All users should just use the master branch, or better yet, install from MELPA. The bleeding-edge branch is where I test experimental and unfinished features. Because ido-ubiquitous hooks deeply into the bowels of Emacs, a bug in ido-ubiquitous could easily freeze or crash Emacs entirely. Additionally, some bug only show up when ido-ubiquitous is installed and compiled as a package. So I test every new feature myself for some time on this branch before pushing to the master branch. If you report a bug, I might develop a fix for it on the bleeding edge branch and ask then you to try this branch. Otherwise, normal users don't need to think about this branch.

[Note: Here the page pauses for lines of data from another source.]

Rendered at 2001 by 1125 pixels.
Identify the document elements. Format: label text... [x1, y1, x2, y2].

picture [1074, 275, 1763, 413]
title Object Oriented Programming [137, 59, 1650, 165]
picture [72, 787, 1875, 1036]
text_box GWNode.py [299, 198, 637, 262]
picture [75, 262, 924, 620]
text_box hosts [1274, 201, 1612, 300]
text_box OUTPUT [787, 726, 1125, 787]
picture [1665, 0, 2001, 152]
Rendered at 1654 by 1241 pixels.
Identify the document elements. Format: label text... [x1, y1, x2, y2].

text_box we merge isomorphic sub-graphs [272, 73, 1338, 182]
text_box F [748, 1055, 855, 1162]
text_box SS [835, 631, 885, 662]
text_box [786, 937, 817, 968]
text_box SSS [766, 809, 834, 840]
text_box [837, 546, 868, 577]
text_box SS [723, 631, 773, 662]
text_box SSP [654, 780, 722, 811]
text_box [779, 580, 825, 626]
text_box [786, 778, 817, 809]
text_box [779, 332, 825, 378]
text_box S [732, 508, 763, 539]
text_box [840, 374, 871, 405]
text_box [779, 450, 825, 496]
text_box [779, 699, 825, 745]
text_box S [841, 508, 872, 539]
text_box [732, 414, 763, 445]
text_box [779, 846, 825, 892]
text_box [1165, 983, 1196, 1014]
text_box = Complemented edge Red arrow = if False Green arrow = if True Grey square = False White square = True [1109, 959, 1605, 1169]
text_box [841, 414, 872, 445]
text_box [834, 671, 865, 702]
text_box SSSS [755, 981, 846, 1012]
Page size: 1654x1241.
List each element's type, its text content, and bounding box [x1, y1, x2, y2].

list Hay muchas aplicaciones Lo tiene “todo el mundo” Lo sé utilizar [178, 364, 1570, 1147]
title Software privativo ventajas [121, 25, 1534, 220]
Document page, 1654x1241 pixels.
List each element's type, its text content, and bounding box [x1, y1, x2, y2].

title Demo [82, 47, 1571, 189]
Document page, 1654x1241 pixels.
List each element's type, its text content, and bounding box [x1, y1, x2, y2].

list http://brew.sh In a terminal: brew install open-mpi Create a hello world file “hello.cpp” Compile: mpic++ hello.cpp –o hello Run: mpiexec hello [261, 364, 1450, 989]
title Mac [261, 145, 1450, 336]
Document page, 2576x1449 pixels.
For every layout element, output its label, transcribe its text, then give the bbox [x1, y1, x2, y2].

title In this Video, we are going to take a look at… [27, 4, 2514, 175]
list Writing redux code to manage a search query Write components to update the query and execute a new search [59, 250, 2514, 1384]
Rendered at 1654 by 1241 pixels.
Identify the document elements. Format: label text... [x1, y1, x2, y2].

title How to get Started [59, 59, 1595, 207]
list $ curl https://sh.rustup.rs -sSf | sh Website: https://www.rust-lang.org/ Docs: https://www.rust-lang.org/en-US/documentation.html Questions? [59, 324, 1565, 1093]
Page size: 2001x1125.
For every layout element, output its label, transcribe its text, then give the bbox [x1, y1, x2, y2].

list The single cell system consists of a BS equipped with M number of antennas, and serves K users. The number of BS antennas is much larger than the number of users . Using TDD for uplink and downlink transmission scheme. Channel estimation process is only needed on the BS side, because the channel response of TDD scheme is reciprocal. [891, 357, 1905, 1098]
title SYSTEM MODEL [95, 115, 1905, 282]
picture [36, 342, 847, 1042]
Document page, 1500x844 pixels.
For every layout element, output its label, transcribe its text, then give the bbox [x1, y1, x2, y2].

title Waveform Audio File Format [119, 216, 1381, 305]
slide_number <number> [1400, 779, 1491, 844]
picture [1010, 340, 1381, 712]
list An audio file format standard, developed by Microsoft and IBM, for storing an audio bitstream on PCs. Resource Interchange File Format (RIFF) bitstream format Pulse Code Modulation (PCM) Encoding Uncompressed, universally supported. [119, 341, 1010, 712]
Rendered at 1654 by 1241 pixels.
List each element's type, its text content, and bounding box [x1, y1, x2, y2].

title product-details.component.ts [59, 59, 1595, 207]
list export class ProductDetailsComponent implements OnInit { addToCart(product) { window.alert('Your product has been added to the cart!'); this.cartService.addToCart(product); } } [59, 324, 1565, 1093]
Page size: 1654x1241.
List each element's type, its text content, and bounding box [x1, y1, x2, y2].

As of version 3.0, most of the core functionality of ido-ubiquitous
has been spun off into a separate library called ido-completing-read+,
or "ido-cr+" for short. ido-cr+ incorporates all the features of
ido-ubiquitous that are actually just generic improvements to ido that
should probably always be enabled. It implements these fixes in a
single function ido-completing-read+
, which should be suitable as a
drop-in replacement for either ido-completing-read
or
completing-read
. Notably, unlike the original ido-completing-read
,
ido-completing-read+
should always do something useful, by falling
back to normal completion when ido completion won't work.
Additionally, it allows you to manually fall back using C-f and C-b,
in the same way you can use those keys to switch between file and
buffer completion in ido. As a user, you don't really need to know
anything about ido-cr+. However, if you are writing an Emacs package
and would like to incorporate ido completion, you may wish to use
ido-cr+ to get more robust completion with fewer weird edge cases.